I was one of a group of writers visiting the Centro Ricerche FIAT just outside of Turin, Italy, guests of the Italian Institute for Foreign Trade and Machines Italia. It's their high-security research facility (they even have little red stickers to cover the lenses on your iPhone cameras) where they are cooking up the future of FIAT.
We at TreeHugger can talk until we are blue in the face (and we do) thatNatural gas is far less green than claimed, or that Increased use of natural gas will make climate change worse, not better. But the fact of it is, the entire alternative energy industry has been blindsided by the sudden glut of locally sourced natural gas. Where Toyota and others have put their money on gas-electric hybrids and pure battery plays, FIAT put all their eggs in compressed natural gas (CNG). General Manager Stefano Re Fiorentin dismisses electrics:
The electric car still has some sustainability problems, not from the environmental point of view but from the social and economic point of view, because the ranges are too limited, recharging times are too long, and cost too high.
Indeed, he claims that a hybrid costs about $9,000 more than a conventional gas powered car, a battery-electric about $ 21,000 more, while a CNG car will only cost about $ 4,000 more. With current gas prices, it only takes about two years to pay that off.
These cars are not like the CNG conversions that we used to see a lot of in Canada; in those, the whole trunk was filled up with the tank and they got lousy range. The Natural Power line of FIATs have smaller, lightweight tanks under the floor, and a small gasoline tank that takes the range up to about six hundred miles on a complete dual fillup.
They have been very careful in the design of the filling mechanism to make it as painless as filling with gasoline. The gas is already piped all over cities, so it isn't a huge infrastructure investment to add it to gas stations. Re Fiorentin calls CNG "a strategic asset that supports progressive migration from fossil fuels to biomethane and hydrogen from renewable resources" and already has tested cars that run on 30% hydrogen with no technological changes.
The engines are small and efficient; the Panda on sale now has a 1.2 litre engine, but we saw teensy new ones that pack the same power into a two cylinder, 875cc, 110 horsepower engine that looked like I could pick it up and stick in my shoulder bag. They are clean, too, emitting 25% less CO2, almost no particulates, while ozone, NOX, and aromatics are all reduced anywhere from 23 percent to 90 percent. Maintenance costs are reduced, to, because there are almost no carbon residues in the engine.
The cars are light, relatively inexpensive, technologically not much different than conventional vehicles, and the driver doesn't have to give up much, not even trunk space like one used to with CNG cars. Given that North America is awash in natural gas, it seems to me that FIAT's bet is going to seriously pay off.
Re Fiorentin claims that "personal mobility will continue to be a 'must" for society"; I am not sure he is right.

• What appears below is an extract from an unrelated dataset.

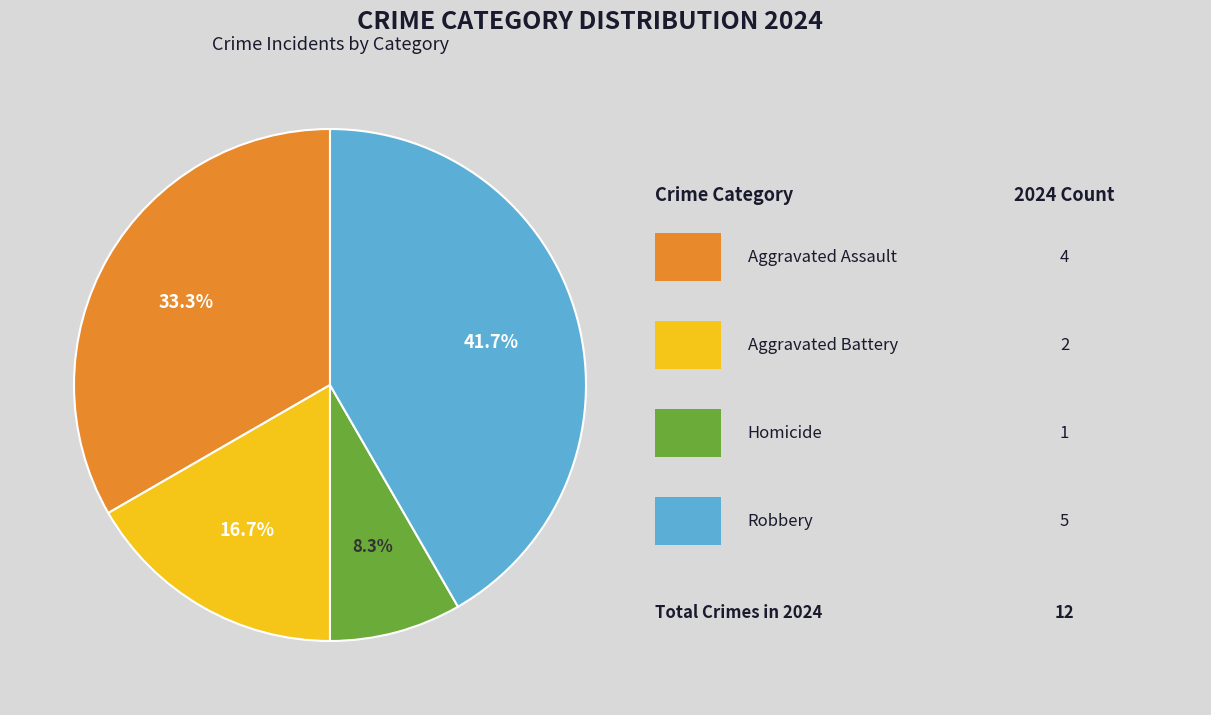

Is there a majority slice in this chart?

No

Nor can we forget that natural gas is still a fossil fuel with a carbon footprint, and that getting it through hydraulic fracturing has its own set of environmental costs. (See all the horror stories in the related links to the left) But I saw an awful lot of cute little cars with Natural Power labels bombing down the highways between Milan and Turin, and what a difference it would make if they were doing that in North America.